I knew there was something I was forgetting. When Malvin Wald died recently, I tried to remember what I actually learned in his class...but that was so long ago. I only remembered that he didn't know how to use a VCR, wrote the script for the most popular documentary of Marilyn Monroe, and the guy who wrote a Crossroads won the Nissan FOCUS award.

What I was missing, and so desperately needed to remember, was Sequence. I was reminded of this when someone on Triggerstreet asked if anyone used the Sequence approach. Ding-ding! Bells went off, and I Googled it. Turns out there's a book on the subject now.

Now, you read a lot about the Three Act Structure, which is the most common (though certainly not only) dramatic structure for plays in Western literature. Screenplays, in many ways, evolved from stage plays...but there was one physical element of early movies that was a stronger determining factor than drama in how a film was put together: the reel.
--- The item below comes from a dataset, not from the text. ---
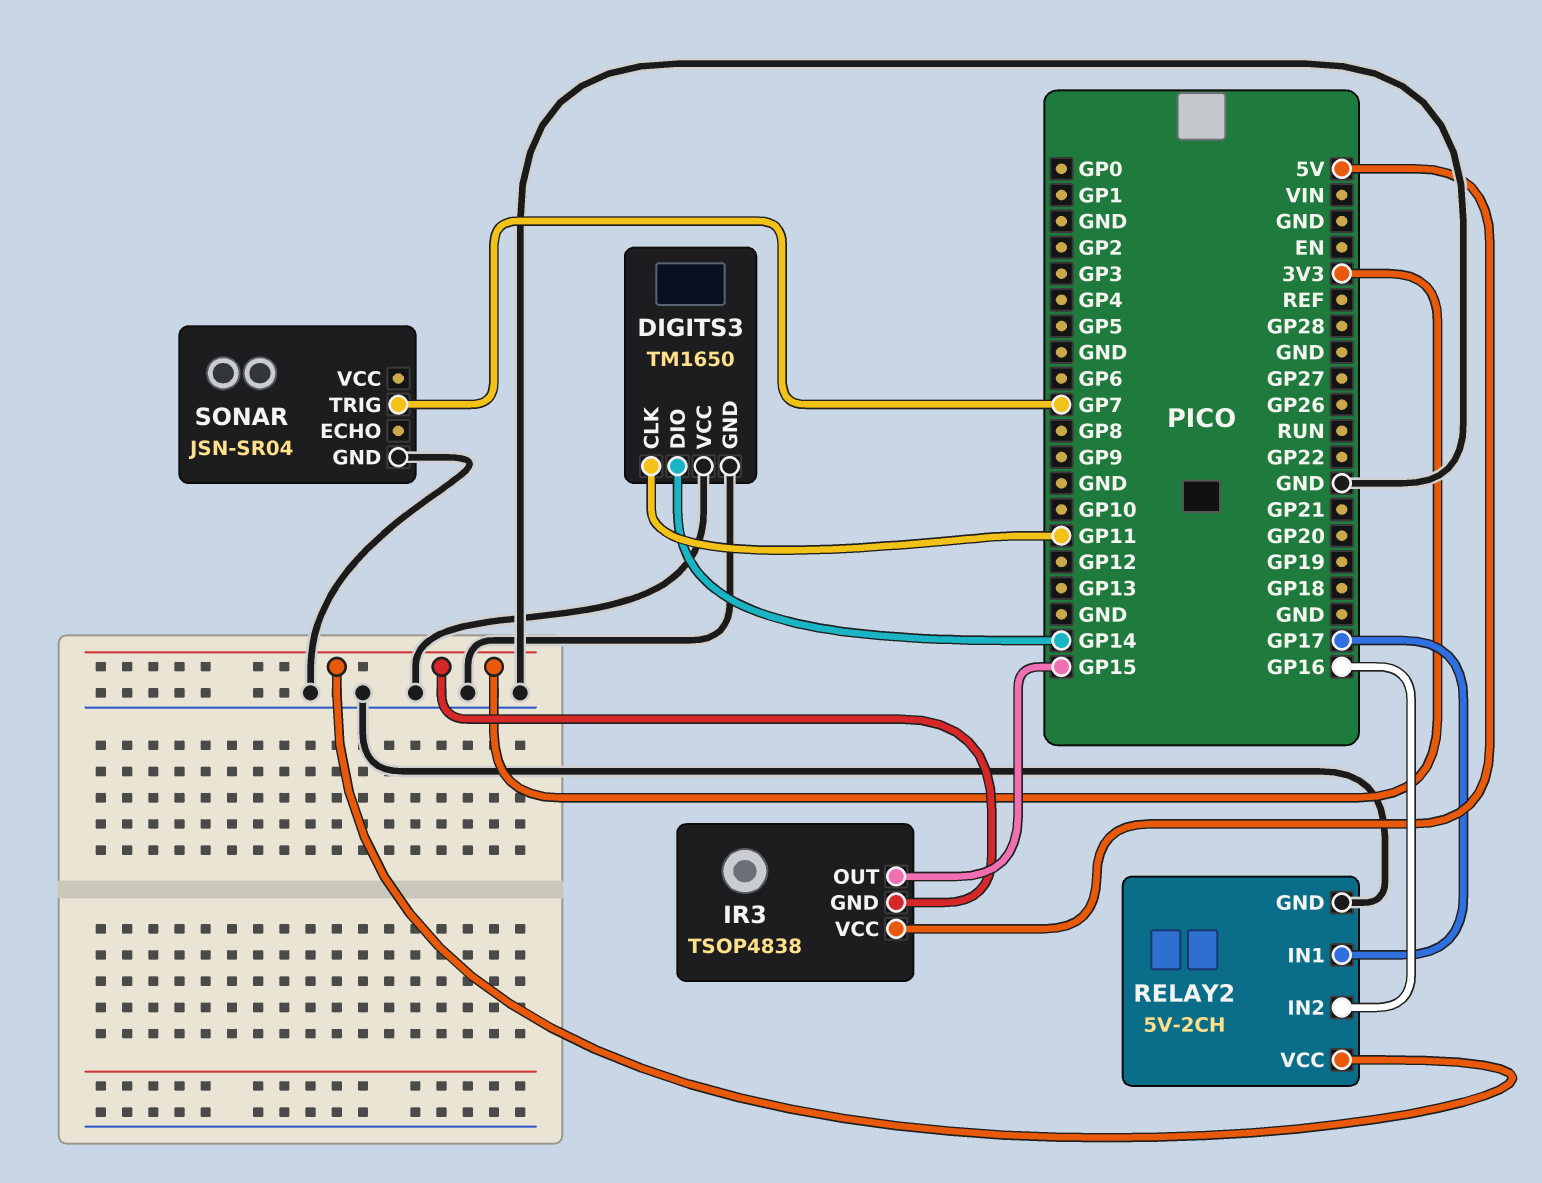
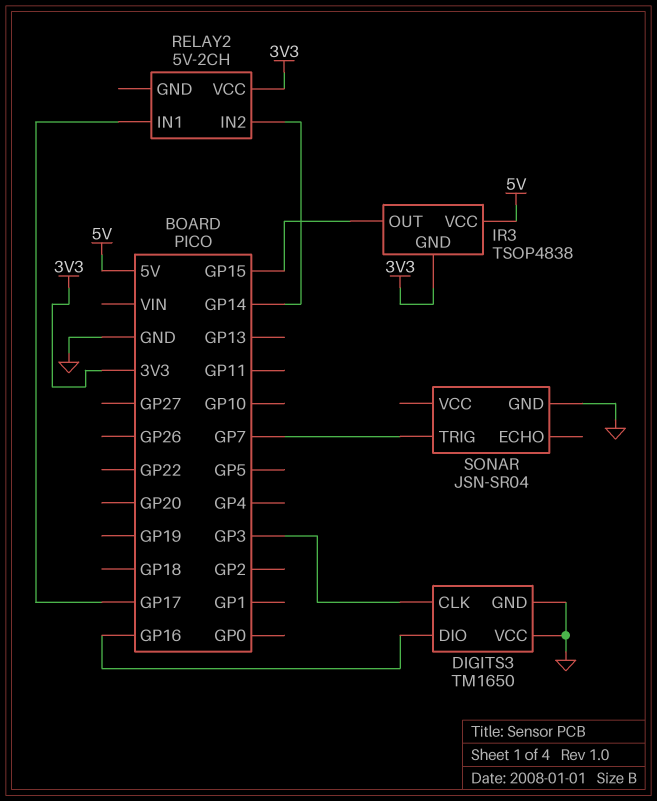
DIGITS3 pin CLK: GP11 -> GP3
DIGITS3 pin DIO: GP14 -> GP16
RELAY2 pin GND: GND -> none
RELAY2 pin IN2: GP16 -> GP14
Reels were ten minutes long. Each reel typically was a self-contained mini-movie, or sequence. The sequences still hold together in the context of a larger narrative, build on one another and move the overall story forward - but by making each ten-minute section it's own piece of narrative, you keep the movie, well, moving.

An average movie would have eight or nine sequences. Each one focuses on a character, leads up to a complication, and has a resolution (if only a partial one, that leads to further complications - and thus further sequences.) These sequences can blend well with a three-act structure, the mini-resolutions falling around the turning points, or they can be seen as following their own rhythm. Shorter sequences, interspersed, can be used to develop sub-plots.
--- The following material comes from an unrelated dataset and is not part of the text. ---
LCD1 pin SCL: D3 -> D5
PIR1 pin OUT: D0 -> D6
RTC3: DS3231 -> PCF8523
As a screenwriter, it's less intimidating to approach ten- to twelve-page sections. As a film-goer, it's more interesting to watch a film that has smaller sequences with rising action, conflict and resolution in each of them. It's also closer to the approach used by TV writers (each section between commercials is sometimes called an "act" but is really a sequence.)

By focusing on sequences, it becomes much easier to keep the story moving through the dreaded middle-of-the-second-act doldrums.

I've been stuck on a screenplay for months. Starting it, stopping, looking at my outline, re-evaluating my characters - because I couldn't find a way to get through the middle to the end. I had my beginning and ending down, and was on the verge of letting this one go...but remembering Sequences has let me work out an outline for the entire main plot of my screenplay, and I'm going through now and fine-tuning it. But it's all there. And my "second act" has not four Sequences, but five. And if I feel that I need to break them down further, I can - keeping in mind that each one needs to have rising action and a resolution.